ENTRIES SHOWN:
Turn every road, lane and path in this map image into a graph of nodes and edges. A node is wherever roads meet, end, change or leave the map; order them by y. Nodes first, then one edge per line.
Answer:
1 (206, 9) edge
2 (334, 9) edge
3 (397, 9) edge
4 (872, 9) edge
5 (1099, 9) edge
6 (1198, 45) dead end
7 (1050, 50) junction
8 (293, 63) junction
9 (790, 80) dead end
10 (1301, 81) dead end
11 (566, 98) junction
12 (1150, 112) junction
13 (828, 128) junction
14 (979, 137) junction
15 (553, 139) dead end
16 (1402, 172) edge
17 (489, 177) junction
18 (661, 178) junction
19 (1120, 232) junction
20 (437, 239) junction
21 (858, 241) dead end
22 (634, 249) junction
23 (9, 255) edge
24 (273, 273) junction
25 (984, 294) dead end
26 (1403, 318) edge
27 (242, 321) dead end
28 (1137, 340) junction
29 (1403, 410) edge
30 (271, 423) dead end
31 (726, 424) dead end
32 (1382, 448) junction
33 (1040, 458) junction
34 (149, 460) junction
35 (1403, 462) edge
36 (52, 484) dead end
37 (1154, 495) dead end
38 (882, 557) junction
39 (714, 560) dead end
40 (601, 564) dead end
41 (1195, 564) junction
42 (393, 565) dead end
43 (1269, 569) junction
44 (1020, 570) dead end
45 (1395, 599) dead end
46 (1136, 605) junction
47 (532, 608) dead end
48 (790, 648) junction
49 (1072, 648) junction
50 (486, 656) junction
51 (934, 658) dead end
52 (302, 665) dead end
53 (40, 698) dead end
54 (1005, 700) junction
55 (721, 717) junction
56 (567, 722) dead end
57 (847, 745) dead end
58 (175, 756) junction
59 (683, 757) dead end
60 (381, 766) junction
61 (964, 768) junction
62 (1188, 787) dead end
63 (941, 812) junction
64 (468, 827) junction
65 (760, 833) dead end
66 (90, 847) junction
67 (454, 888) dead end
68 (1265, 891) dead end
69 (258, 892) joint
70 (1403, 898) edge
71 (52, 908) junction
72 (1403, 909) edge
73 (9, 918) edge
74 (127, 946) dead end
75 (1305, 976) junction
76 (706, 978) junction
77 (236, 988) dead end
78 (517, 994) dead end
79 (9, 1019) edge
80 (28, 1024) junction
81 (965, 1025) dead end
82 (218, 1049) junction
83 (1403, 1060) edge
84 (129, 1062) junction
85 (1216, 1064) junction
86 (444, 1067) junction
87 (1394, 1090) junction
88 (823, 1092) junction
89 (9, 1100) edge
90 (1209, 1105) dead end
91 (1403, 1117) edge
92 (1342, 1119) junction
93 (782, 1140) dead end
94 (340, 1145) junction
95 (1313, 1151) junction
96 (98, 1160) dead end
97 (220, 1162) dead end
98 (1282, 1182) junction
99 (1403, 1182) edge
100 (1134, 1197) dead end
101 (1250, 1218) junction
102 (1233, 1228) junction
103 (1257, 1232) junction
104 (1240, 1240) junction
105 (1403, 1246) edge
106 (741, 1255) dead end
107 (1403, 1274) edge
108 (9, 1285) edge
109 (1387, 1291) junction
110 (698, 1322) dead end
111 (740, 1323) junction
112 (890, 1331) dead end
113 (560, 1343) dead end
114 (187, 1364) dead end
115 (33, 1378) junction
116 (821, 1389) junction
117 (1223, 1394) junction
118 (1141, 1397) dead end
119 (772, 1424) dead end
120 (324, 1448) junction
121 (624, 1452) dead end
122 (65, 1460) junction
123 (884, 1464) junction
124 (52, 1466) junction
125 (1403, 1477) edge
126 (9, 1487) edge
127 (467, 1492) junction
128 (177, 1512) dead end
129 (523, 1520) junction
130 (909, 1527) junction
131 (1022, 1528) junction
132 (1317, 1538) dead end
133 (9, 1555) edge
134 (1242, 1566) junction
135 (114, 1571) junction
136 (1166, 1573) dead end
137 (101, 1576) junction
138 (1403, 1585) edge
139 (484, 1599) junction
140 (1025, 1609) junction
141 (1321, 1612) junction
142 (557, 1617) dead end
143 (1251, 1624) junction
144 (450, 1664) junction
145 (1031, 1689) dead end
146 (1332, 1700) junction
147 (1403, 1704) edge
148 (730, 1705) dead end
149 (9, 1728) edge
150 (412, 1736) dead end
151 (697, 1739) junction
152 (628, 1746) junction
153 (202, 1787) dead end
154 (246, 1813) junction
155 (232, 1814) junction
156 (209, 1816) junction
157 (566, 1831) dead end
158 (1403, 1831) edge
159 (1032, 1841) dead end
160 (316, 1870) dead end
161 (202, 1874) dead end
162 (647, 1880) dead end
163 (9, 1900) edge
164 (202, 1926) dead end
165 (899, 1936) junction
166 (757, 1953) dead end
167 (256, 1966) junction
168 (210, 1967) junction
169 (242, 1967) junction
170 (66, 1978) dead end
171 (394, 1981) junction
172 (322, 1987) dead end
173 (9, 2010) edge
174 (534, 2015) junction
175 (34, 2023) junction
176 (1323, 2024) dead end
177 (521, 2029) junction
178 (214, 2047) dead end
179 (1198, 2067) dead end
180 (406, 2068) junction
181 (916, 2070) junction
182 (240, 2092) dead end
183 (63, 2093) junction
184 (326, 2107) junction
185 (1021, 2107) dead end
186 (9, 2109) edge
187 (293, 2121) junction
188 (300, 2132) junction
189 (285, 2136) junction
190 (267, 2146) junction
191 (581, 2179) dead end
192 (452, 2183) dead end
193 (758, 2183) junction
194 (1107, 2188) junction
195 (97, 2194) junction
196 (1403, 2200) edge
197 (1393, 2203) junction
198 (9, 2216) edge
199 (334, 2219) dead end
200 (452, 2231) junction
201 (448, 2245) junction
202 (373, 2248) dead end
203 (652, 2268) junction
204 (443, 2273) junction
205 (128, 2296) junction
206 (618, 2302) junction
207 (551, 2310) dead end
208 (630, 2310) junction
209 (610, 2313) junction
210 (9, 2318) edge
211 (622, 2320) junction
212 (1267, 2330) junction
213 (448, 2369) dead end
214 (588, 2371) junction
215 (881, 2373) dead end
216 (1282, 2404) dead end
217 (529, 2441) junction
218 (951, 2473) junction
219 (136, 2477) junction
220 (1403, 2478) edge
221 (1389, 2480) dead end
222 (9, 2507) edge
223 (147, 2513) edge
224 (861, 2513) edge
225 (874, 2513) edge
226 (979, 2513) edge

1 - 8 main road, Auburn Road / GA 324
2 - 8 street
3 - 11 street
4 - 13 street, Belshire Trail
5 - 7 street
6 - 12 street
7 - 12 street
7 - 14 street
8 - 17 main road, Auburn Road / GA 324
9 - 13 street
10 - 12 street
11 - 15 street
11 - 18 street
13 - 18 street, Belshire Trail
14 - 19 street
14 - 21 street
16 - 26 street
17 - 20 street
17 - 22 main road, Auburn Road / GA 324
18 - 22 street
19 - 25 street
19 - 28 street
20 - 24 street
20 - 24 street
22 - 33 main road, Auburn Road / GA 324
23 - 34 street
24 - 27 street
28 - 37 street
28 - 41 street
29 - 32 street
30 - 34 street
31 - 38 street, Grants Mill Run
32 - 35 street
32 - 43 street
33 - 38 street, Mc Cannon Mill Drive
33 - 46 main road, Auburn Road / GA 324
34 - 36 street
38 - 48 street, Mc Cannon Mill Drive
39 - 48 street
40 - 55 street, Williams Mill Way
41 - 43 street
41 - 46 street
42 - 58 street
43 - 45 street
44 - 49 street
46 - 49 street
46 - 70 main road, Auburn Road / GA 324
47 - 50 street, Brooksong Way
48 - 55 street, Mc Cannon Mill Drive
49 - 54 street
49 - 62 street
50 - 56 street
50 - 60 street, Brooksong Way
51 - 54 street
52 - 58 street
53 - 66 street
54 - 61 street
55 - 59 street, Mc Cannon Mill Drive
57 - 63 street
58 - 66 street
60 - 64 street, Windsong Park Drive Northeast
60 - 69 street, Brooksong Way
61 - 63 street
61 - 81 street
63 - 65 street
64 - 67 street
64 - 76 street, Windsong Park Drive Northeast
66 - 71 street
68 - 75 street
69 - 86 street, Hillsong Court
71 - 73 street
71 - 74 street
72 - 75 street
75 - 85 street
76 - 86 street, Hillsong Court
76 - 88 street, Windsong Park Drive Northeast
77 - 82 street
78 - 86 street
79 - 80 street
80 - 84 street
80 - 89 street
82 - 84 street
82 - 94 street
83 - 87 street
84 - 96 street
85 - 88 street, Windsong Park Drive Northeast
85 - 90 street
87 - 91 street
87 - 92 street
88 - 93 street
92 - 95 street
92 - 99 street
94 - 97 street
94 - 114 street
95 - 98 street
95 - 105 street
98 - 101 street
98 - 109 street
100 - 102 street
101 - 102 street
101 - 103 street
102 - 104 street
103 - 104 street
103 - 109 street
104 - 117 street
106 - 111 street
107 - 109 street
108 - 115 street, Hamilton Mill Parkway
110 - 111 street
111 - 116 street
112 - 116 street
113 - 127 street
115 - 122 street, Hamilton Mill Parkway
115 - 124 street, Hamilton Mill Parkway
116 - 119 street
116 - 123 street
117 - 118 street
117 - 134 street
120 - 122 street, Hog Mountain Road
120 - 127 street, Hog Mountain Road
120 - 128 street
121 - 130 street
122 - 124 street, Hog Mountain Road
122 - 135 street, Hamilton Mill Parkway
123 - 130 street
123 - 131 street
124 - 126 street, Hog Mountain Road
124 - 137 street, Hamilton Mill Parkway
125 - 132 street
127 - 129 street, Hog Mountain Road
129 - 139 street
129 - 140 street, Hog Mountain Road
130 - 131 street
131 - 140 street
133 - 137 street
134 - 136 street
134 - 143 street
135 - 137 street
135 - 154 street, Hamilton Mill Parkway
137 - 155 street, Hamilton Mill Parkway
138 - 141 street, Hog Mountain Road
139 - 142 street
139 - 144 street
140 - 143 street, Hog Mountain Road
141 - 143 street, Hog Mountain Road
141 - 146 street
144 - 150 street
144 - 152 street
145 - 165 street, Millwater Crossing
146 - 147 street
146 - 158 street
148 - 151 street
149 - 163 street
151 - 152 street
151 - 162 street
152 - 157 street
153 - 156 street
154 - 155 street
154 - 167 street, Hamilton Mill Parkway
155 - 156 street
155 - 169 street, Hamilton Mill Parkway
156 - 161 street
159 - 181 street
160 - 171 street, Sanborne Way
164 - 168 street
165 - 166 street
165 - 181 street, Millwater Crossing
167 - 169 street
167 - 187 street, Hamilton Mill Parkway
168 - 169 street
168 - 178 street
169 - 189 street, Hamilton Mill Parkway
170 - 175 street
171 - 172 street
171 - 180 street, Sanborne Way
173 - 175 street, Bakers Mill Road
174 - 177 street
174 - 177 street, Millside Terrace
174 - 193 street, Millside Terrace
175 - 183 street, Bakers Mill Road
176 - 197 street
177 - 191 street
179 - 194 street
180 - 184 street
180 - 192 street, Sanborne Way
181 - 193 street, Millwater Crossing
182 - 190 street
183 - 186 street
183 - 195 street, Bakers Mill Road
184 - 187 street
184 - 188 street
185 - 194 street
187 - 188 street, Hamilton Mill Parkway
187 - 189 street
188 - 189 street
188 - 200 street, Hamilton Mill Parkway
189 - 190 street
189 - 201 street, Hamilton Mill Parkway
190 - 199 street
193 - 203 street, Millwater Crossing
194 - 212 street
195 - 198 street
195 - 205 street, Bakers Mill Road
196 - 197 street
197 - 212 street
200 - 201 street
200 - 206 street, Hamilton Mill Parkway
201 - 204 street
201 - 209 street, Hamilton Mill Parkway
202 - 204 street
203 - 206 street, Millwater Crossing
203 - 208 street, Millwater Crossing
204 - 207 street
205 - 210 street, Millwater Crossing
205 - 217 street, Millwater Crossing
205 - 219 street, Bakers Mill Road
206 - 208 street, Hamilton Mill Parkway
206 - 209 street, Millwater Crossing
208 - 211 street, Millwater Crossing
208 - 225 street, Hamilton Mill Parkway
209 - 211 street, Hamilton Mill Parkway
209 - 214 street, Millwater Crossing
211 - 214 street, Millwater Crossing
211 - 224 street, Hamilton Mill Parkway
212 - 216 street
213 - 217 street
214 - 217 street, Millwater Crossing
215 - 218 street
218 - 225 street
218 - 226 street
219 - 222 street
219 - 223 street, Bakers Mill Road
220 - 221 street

THE PROBLEM:
Show all lines above holding the word "Sanborne".

WRITTEN REPLY:
160 - 171 street, Sanborne Way
171 - 180 street, Sanborne Way
180 - 192 street, Sanborne Way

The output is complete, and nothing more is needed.